DOCUMENT SEGMENT:
- - -

It is accordingly necessary to follow the documentation, bearing in mind that the required information must be contained in the environmental assessment which accompanies the draft plan. In its statement of Community Involvement produced in October 2004 (although entitled a draft statement, there was no other and so it was treated as final) the Council described how it would conduct the necessary consultative process. It stated (p 7 of the Statement):-
“Consultation methods
When we submit a development plan document for independent examination to the Secretary of State we will publish a notice and invite representations to be made within a specified period of six weeks. We will also send two copies of the development plan document and the following documents to the Planning Inspectorate:
The final report of the sustainability appraisal
Any supporting technical documents such as the urban capacity study and housing needs surveys
A copy of the Statement of Community Involvement
A statement of compliance, which should also indicate how we have addressed the main issues raised in representations received.”
The sustainability appraisal included the environmental assessment.
The first draft document was produced in March 2005. It described itself as Initial Strategic Environmental Assessment Report and Sustainability Appraisal and Scoping Report Consultation Draft. In paragraph 1.3, its approach is described thus:-
“The requirement to carry out a Sustainability Appraisal and a Strategic Environmental Assessment are distinct. However, Government guidance states that it is possible to satisfy both through a single appraisal process. This is the approach the District Council intends to take with the Forest Heath LDF. This document is both a sustainability appraisal and a strategic environmental assessment, but hereafter it will be referred to simply as a ‘sustainability appraisal’ on the basis that this is the more comprehensive and inclusive term.”
In 1.4 it is described as the first stage of the sustainability assessment (SA) of the emerging Local Development Framework. This includes the Core Strategy. In Paragraph 19, the national and international importance of Newmarket is recognised. In Paragraph 36, under the heading ‘unique heritage of Newmarket’ it is noted that Newmarket is the only place in the world which still has horseracing stables operating in and around the town centre. Thus, one of the purposes of the LDF will be to safeguard ‘the unique character of Newmarket and historic racecourse racing grounds’.
Since this was a scoping report, it indicated what in general terms was the scope of the issues that needed to be addressed. It recognised the need to protect the unique character of Newmarket as the centre of the horseracing industry and the numerous stables and training establishments in and around the town. It also recognised that there would be a need to take some greenfield sites to meet the future increase in housing which would be required.
Between March and July 2005 the Council prepared an issues and options paper together with an associated SA. This was published in September 2005. The question posed was where new development should go. The key question was whether most new development should go to Newmarket or whether it should be spread more evenly between Brandon and Mildenhall, the two other market towns within the Council’s area. Further, should new development be allocated for the larger villages which were identified? Should other villages be included? Further, and specifically to Newmarket, an issue identified was to ask what role it should have in accommodating the demand for new development. Five options for a Core Spatial Strategy were identified. They were:-
1. Should the majority of new developments be directed to Newmarket because it is the most sustainable settlement in the District?

- - -

DATASET RECORDS:
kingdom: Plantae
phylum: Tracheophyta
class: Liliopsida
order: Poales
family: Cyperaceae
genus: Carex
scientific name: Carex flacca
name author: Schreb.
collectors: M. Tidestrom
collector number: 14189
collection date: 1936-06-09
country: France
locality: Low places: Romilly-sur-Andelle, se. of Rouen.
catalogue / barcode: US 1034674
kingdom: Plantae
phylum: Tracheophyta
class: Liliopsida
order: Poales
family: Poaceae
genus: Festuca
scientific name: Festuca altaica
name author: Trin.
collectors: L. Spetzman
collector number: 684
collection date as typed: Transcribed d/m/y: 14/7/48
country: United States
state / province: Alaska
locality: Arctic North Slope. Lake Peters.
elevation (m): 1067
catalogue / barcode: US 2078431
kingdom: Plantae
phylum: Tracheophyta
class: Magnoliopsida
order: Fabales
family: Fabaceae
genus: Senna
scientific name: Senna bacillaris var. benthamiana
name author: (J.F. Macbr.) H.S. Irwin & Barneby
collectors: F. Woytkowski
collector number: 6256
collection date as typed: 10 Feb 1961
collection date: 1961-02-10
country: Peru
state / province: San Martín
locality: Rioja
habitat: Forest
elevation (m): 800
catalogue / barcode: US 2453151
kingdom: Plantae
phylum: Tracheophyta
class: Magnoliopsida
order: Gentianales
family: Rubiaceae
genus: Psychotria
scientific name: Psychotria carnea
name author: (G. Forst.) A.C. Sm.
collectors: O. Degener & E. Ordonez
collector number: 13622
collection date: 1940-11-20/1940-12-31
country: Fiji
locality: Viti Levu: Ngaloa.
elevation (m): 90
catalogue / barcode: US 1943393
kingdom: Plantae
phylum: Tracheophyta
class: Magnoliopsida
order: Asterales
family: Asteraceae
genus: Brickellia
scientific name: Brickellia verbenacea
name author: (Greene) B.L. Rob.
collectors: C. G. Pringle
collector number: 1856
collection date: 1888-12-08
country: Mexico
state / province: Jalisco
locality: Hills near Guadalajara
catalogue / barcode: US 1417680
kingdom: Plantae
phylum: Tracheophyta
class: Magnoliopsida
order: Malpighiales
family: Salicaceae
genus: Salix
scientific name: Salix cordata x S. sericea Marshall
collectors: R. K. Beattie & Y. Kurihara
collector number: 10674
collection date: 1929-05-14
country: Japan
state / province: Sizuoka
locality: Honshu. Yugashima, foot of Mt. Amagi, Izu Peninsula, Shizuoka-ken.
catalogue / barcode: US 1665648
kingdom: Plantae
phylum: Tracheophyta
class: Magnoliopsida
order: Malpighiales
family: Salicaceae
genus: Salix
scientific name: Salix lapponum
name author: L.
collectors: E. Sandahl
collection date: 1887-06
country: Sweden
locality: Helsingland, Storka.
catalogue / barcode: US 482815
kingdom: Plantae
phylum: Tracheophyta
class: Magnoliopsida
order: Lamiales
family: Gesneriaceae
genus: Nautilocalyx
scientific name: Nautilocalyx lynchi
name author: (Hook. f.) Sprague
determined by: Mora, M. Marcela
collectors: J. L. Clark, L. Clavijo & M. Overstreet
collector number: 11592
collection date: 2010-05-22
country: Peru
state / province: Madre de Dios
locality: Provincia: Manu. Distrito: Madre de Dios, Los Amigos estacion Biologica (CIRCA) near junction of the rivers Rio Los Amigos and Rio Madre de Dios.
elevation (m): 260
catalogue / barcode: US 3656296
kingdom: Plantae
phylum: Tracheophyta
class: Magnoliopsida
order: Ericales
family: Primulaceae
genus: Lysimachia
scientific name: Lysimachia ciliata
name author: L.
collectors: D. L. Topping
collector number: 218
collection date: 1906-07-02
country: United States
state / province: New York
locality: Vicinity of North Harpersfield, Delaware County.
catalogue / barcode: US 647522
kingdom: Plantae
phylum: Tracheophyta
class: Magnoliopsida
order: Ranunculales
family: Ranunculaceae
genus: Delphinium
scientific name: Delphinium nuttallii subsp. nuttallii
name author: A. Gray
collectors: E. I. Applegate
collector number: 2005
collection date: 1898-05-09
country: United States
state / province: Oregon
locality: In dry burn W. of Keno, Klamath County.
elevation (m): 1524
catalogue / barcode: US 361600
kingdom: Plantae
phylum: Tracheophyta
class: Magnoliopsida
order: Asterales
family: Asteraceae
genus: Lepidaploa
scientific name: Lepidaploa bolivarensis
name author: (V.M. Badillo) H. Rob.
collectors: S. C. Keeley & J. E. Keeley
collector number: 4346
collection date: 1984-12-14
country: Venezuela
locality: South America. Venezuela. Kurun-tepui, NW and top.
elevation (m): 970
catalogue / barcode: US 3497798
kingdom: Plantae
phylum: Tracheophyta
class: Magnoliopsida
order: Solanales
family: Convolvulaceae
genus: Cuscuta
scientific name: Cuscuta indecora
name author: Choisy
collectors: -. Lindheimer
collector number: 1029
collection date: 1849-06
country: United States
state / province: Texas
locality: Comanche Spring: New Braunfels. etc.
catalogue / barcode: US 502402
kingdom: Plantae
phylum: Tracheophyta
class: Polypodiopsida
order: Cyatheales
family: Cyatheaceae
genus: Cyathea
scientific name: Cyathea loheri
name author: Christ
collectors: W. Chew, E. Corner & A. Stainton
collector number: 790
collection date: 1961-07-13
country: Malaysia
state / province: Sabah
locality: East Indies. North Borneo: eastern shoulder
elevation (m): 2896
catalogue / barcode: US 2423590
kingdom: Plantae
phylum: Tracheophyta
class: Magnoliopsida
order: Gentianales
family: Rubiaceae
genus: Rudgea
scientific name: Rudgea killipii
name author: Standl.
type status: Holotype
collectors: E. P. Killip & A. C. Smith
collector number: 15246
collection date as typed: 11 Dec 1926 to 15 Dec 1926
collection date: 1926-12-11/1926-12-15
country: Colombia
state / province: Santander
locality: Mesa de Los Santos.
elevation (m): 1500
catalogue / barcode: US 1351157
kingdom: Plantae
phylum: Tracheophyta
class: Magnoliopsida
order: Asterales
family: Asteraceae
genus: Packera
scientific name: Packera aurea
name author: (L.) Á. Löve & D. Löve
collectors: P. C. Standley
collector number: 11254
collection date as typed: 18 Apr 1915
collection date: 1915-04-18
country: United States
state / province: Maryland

- - -

WHAT YOU NEED TO DO: Please write what follows in the Forest Heath planning passage above, picking up after its last sentence.

EXPECTED ANSWER:
2. Should there be a more even spread of development between the three market towns of Brandon, Mildenhall and Newmarket?
3. Should development be spread between the three market towns and some or all of the sustainable villages?
4. Should development be spread between the three market towns and some or all of the sustainable villages plus other villages?
5. Should the vast majority of development be concentrated on a single new settlement … with very limited development in any of the towns or sustainable villages?
There was also raised as an issue whether residential development on greenfield sites should be preferred if the national and regional target of 60% brownfield development was not being met in the District.
Under Housing, issue 17 asked what number/proportion of new dwellings should go to the three towns and what number/ proportion in the villages. One question not asked was how the total number of new dwellings required should be split between the individual towns or villages depending on which of the alternatives 1 to 5 set out above was chosen.
The accompanying SA was in a form which was used in every SA produced in the iterative process. A matrix set out the various options which were then given a score from 1 to 5. 1 represented the option considered most in line with sustainable development, 5 the least. Reasons for the various choices were said to be given. The best option (given 1) for the location of main development was that it should be spread between the three market towns and sustainable villages. This was because it would be most in line with the RSS objective. Question 28 asked whether the established use of horse racing land/buildings in Newmarket should be protected in order to produce the unique character and economy of the town. The public response to those issues was to prefer the option of spreading new development mainly to the three market towns and to agree that the horse racing land and buildings must be protected.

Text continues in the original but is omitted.